▶ [REQUIRED WORK] Please extend the passage about videogame length and pricing, picking up right after its final sentence.

▶ [TEXT PASSAGE]
You could claim you replayed those older games a lot more, but you have to remember — you were a child back then. Kids thrive on repetition. If you have children of your own, you’ll know that they watch the same movies over and over again, repeat words they’ve learned ad nauseum, and can spend days on the same videogame, sometimes restarting it halfway through because they reached a bit they don’t like and happily replaying it again. It’s not fair to compare how you viewed games as a child to how you view games now, as you had a completely different brain back then. Not to mention, your parents usually bought your games for you, so you can’t argue you had a sense of value. 

I don’t even think we had it much better in the last two generations, either. I think of some of my favorite games — Silent Hill 2, Devil May Cry, Metal Gear Solid — and none of them were any longer than some of the best games we have nowadays. We may have had a few more lengthier games back in the PS2 era, but not a significantly huge amount, and most of them were yet more Japanese RPGs. Not exactly variety for your money. 

Don’t get me wrong. I don’t agree that all games should cost $60. Especially in the case of brand new IP from less established developers, there should be far more competitive prices. There are games that I feel aren’t good enough to justify a full price tag, and there are games that really are too short, without being awesome enough to back it up — Kane & Lynch 2‘s pathetically insulting four-hour campaign is a fine example.

▶ [DATA PROVIDED]
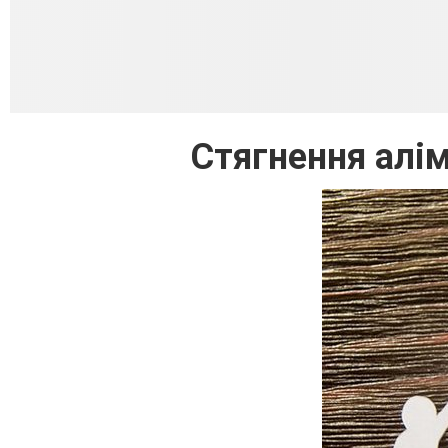
Стягнення алім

▶ [ANSWER BELOW]
For the most part, however, I think judging a game purely on its length is an absolutely pathetic way to determine your purchases. Yeah, Dead Space 2 can be beaten in around eight hours, and yes, the multiplayer isn’t good enough to extend the running time beyond that. You know what though? It does more in that eight hours than most 80-hour JRPGs do. The amount of action and terror contained in that game is more than worth the asking price. The game is paced enough that, you’ll be more than ready for the game to end when it does. A lengthy game full of padding and fluff to meet your arbitrary time demands is far worse than a game that knows not to outstay its welcome, and works on making its eight hours compelling and rewarding. 

Looking purely at how many hours a videogame lasts is to ignore everything else it might possibly accomplish, and I think it makes you a very sad gamer. Do you not play games to be entertained and amused? To have rich and varied experiences, to enjoy interesting stories and get into awesome situations? Or are you just playing them to waste twenty hours of your life? Are they just things to keep your occupied so that you don’t spend all your time masturbating instead? Judging a game based solely on its hour count is just … depressing. 

Just remember, it’s not the size that counts, it’s how you use it.